Have you tried yesterday's flight?
An American in Moscow had booked a flight from that city to Chelyabinsk, approximately 800 miles to the west. On arrival at the airport in Moscow, he was told that his plane was full—no seats were available. After some discussion and considerable confusion, he was asked, "Would you like to go on yesterday's flight?" Normally one would think of tomorrow's flight, but the reservationist specifically said, "Yesterday's." It seemed that the flight scheduled to depart the previous day had not yet left. ("How can it depart? It is not yet full!") The American boarded yesterday's flight which arrived in Chelyabinsk thirty minutes later than today's flight. Aeroflot may always be full, if never on time.
Arrival in Moscow
My flight from Heathrow Airport to Moscow left on time, 9:50 a.m., November 17, and I arrived there at approximately 4:30 p.m. (Moscow time). I had no problems in immigration or customs, although the customs officer did want to see the money I had on me. I was met by Karyl, my travel guide, who took me to a waiting van. Karyl is a 22-year-old university graduate with a degree in mining engineering, but he is unable to find work in that profession in modern Russia. In reality, he is able to make more money as a tour guide and an airport greeter than he could as a mining engineer—perhaps 3,000 rubles per day, the equivalent of $7.50.
En route to the downtown hotel, we stopped by the Kremlin and the city center. Having received its first snowfall of the season, Moscow was surprisingly beautiful. The contrast of the snow and the streetlights painted an attractive picture of the city, although Moscow still has a bleak and washed-out look. The buildings are old and gray. The only modern building I saw in the town center was the new office for McDonald's. Karyl pointed to it with pride. I had a rather simple meal at the hotel, and the accommodations were basic but adequate-two twin beds per room, a small refrigerator, one clothes closet, and one TV that did not work. My room was on the 17th floor, and I have never seen a faster elevator. It took only seconds to go down to the lobby. The price is exceptionally good—$45 per night, including three meals; normally one will expect to pay well in excess of $100 for a room (meals not included).
No fuel and boarding last
After a simple breakfast of salami slices, stale bread, yoghurt, and very strong coffee (food can be scarce in Moscow), I left with Karyl for the domestic airport approximately 30 minutes away. Although I received a boarding pass in minutes, I later learned the flight was delayed. The problem: no fuel. We were promised additional information at 2:00 p.m. At 3:00 p.m. we were told to proceed through security where we waited in another lounge for 45 minutes.
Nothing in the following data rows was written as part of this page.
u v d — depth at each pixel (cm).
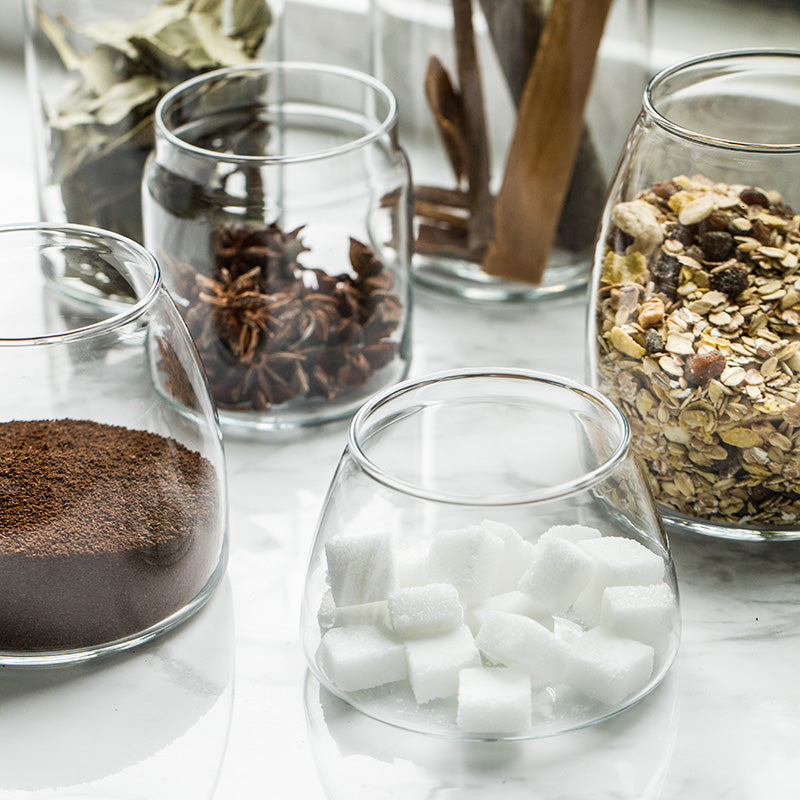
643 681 68
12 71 111
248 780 67
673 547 76
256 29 88
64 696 70
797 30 95
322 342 81
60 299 80
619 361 74
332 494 70
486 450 74
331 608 68
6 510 69
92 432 71
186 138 84
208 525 72
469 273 90
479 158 87
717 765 67
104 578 70
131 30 85
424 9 85
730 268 73
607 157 87
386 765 67
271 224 80
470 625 68
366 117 86
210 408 73
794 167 73
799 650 71
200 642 72
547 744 68
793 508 74
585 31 84
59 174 88
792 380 72
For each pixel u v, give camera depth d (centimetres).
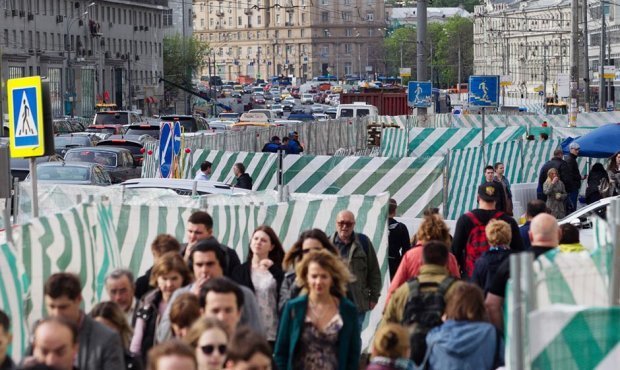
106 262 2881
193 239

Suddenly a short, solemn-faced stewardess walked though the room calling out "Ashkhabad!" and asked to see our boarding papers and tickets. There was some reasoning behind this. Minutes later, all of us foreigners (as revealed on our tickets) were directed down some metal steps to the snow-covered tarmac below where we stood in 25-degree weather for another 30 minutes. Frustratingly, we watched a large group of Soviet passengers board the Turkmenistan Air flight ahead of us. After what seemed to be an exceptionally long time, we were given the honor of boarding last. The scramble for seats began, and fortunately I found one with even a working seatbelt. Departure finally came at 5:00 p.m., six hours later than scheduled.
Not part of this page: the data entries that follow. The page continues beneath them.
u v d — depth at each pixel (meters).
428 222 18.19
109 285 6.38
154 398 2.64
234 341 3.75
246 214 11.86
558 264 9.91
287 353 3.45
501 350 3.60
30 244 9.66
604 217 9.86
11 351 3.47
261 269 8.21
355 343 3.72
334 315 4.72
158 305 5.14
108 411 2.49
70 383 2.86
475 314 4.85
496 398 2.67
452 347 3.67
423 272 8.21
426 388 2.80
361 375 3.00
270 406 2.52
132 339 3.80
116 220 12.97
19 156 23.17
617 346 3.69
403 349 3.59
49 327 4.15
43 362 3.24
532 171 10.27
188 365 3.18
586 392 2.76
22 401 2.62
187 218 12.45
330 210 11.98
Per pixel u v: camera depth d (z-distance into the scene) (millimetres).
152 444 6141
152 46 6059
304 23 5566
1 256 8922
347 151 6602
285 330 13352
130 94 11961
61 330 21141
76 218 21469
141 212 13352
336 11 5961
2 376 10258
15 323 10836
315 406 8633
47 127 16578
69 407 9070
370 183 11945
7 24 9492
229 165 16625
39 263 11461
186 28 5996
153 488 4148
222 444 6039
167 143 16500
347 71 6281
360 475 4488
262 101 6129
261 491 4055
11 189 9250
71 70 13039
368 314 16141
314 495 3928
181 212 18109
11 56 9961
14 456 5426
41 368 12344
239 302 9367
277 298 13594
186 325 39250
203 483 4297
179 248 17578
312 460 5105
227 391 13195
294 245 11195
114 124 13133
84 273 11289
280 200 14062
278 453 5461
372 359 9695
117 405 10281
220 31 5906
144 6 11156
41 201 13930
On arrival in Ashkhabad at 10:30 p.m., local time, I was met by Frank who took me to his flat, my home for the next three days. A city of 500,000 people, Ashkhabad gives the general impression that it is similar in appearance to that of the U.S. of 50 to 100 years ago. Turkmenistan is a country slightly larger than the state of California and has a population of less than three million.
Black hose and plumbing tied with cloth
Frank, my host in Ashkhabad, lives on the 4th floor of a relatively basic apartment building—almost no outside lighting, plumbing tied together with cloth, and most interesting, a one-inch diameter black hose traversing the kitchen floor and draining into the sink. Inasmuch as he is on the top floor, he must permit the continual flow of water, or the heating system in the entire apartment building will not work. There are no kitchen cabinets or closets and only occasionally is there hot water.
I am impressed with the friendliness of the Turkmen people. From time to time Frank is frustrated by the lack of value given to time and their seemingly lackadaisical attitude. A Turkman will state, "We have waited 75 years for progress, we can wait 75 more." The Turkmen desperately seem to desire to be understood and respected. I spoke also with the two taxi drivers in order to learn more of the Turkmen culture. Both expressed the following major values of their culture and society:
1. Culture and religion
2. Nationality and language
3. Family (parents, immediate family, and extended family, in that order)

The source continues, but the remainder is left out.